### Exercise requirements
Every record is to be printed exactly as written, and any picture in it is skipped.

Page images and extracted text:
===

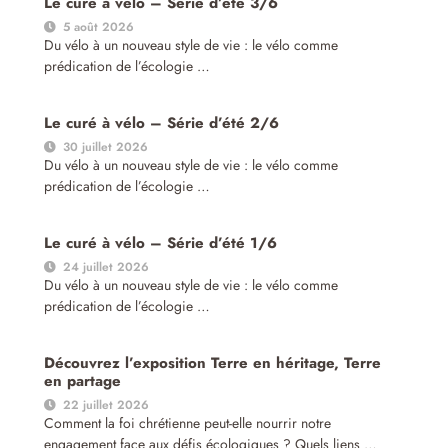
Le curé à vélo – Série d’été 3/6
5 août 2026
Du vélo à un nouveau style de vie : le vélo comme
prédication de l’écologie …
Le curé à vélo – Série d’été 2/6
30 juillet 2026
Du vélo à un nouveau style de vie : le vélo comme
prédication de l’écologie …
Le curé à vélo – Série d’été 1/6
24 juillet 2026
Du vélo à un nouveau style de vie : le vélo comme
prédication de l’écologie …
Découvrez l’exposition Terre en héritage, Terre
en partage
22 juillet 2026
Comment la foi chrétienne peut-elle nourrir notre
engagement face aux défis écologiques ? Quels liens …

===

### Task result
Le curé à vélo – Série d’été 3/6
5 août 2026
Du vélo à un nouveau style de vie : le vélo comme
prédication de l’écologie …
Le curé à vélo – Série d’été 2/6
30 juillet 2026
Du vélo à un nouveau style de vie : le vélo comme
prédication de l’écologie …
Le curé à vélo – Série d’été 1/6
24 juillet 2026
Du vélo à un nouveau style de vie : le vélo comme
prédication de l’écologie …
Découvrez l’exposition Terre en héritage, Terre
en partage
22 juillet 2026
Comment la foi chrétienne peut-elle nourrir notre
engagement face aux défis écologiques ? Quels liens …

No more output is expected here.